I'm out in Seattle visiting my friend Jon - he has bad RSI right now, so I'm helping him out on a project. He told me an interesting idea he was kicking around when he was at Sun in 1997 or so, about how checked and unchecked exceptions should have been done. It needs thinking through, but I think it has some merit.
There are problems with some exceptions - both historical ones - things that should have been checked but aren't, and things that aren't but should have been. For example:
NumberFormatException— This is an interesting one. It's not checked. In some applications it probably shouldn't be - the application can go merrily on. In other cases you actually want to handle it
MalformedURLException— Every time a MalformedURLException is thrown, God kills a kitten. Seriously, this is an example of hyper-aggressive validation that probably made sense in HotJava, but outside writing a browser, this just clutters people's code horribly.

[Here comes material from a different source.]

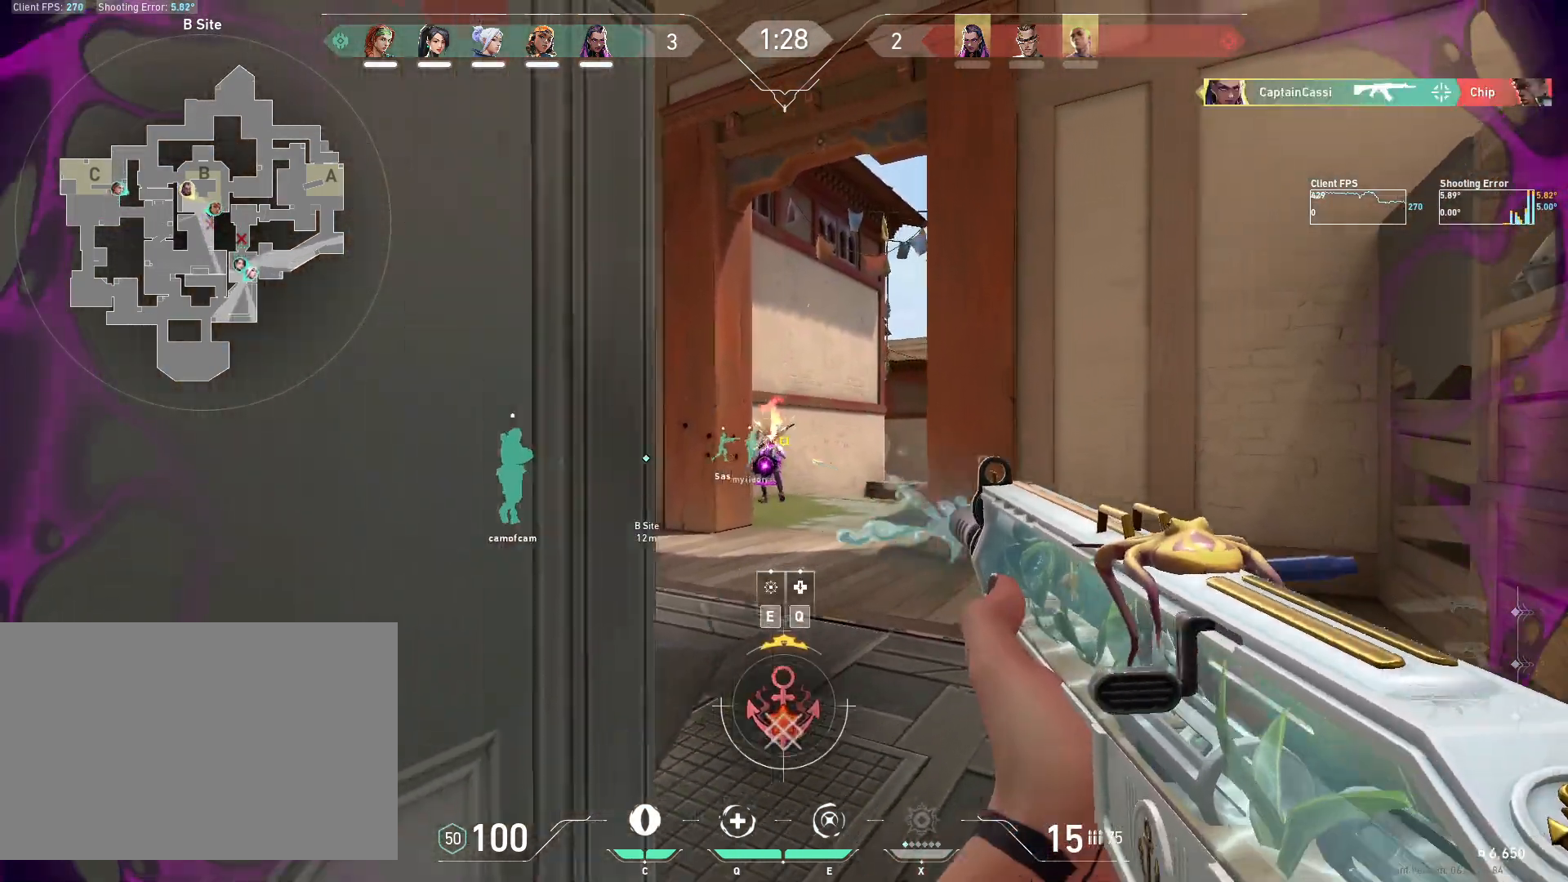
{"keys": ["d"], "mouse": [], "events": [[183, "s", "down"], [217, "a", "up"], [233, "d", "down"], [283, "s", "up"]]}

DataObjectNotFoundException— in nine years of writing NetBeans modules, I have never seen this thrown, but my code is littered with tests for it.

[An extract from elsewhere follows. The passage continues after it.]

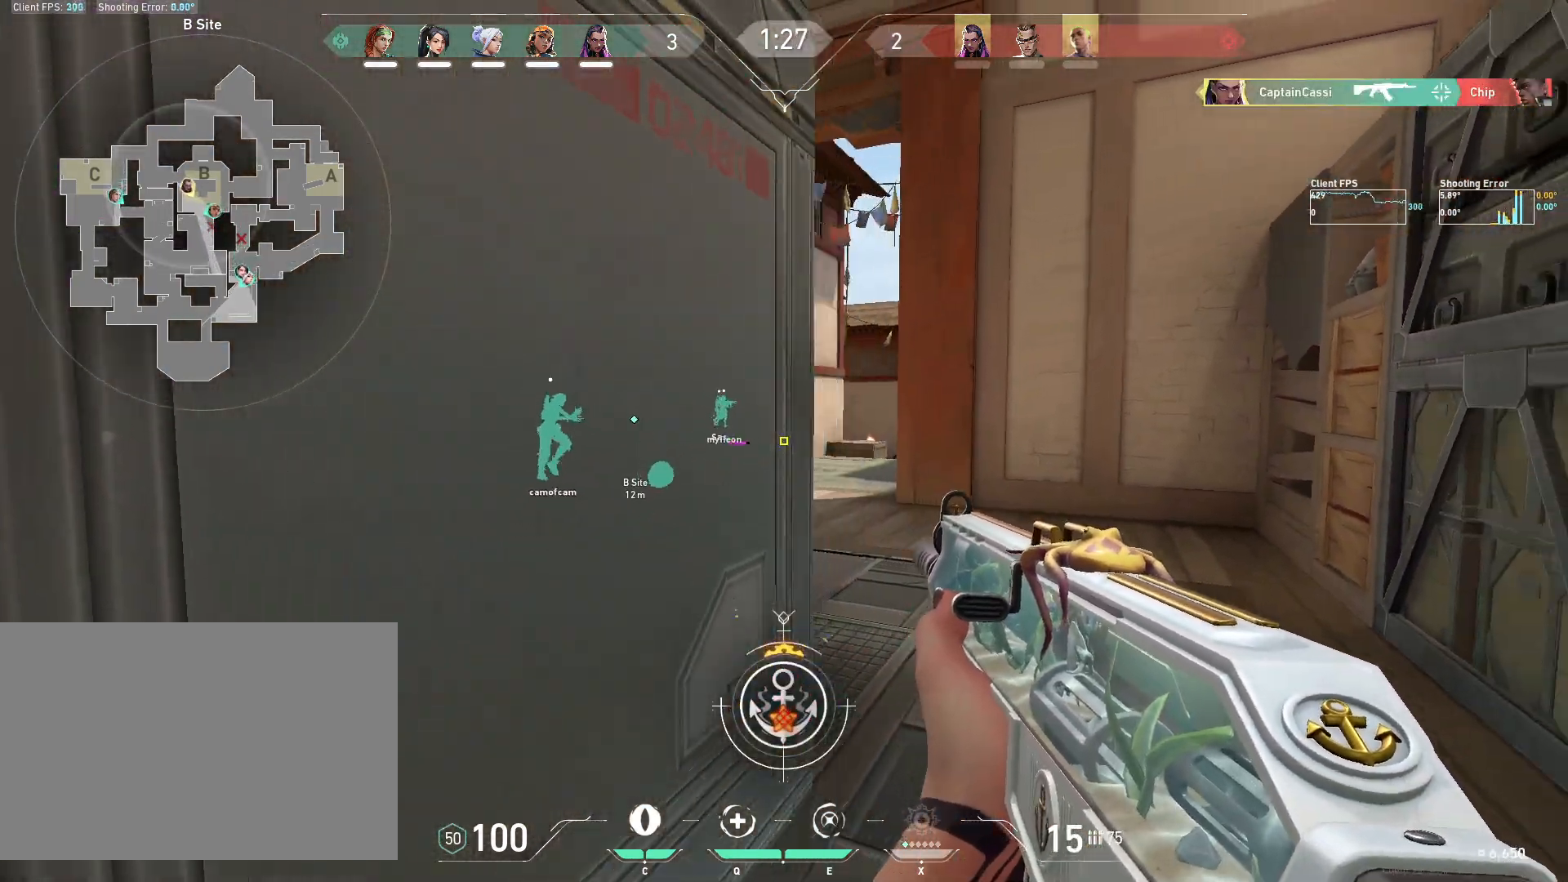
{"keys": ["a"], "mouse": [], "events": [[233, "d", "up"], [417, "a", "down"]]}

Jon's idea is simple and elegant: Allow individual exceptions, by type, to be flagged as checked or unchecked depending on a flag set on the package (if unspecified, you get the default). I.e. the compiler would understand this, and not compile something if an exception could be thrown, but if it had been flagged as unchecked, allow it to compile. Sort of like turning on and off assertions by package, but at compile time.
Anything like this would need a lot more thinking through (for example, if you call into another package with a contradictory setting to yours, what happens?).
But it's an interesting thing to think about (even if it will probably never happen for Java). What do you think?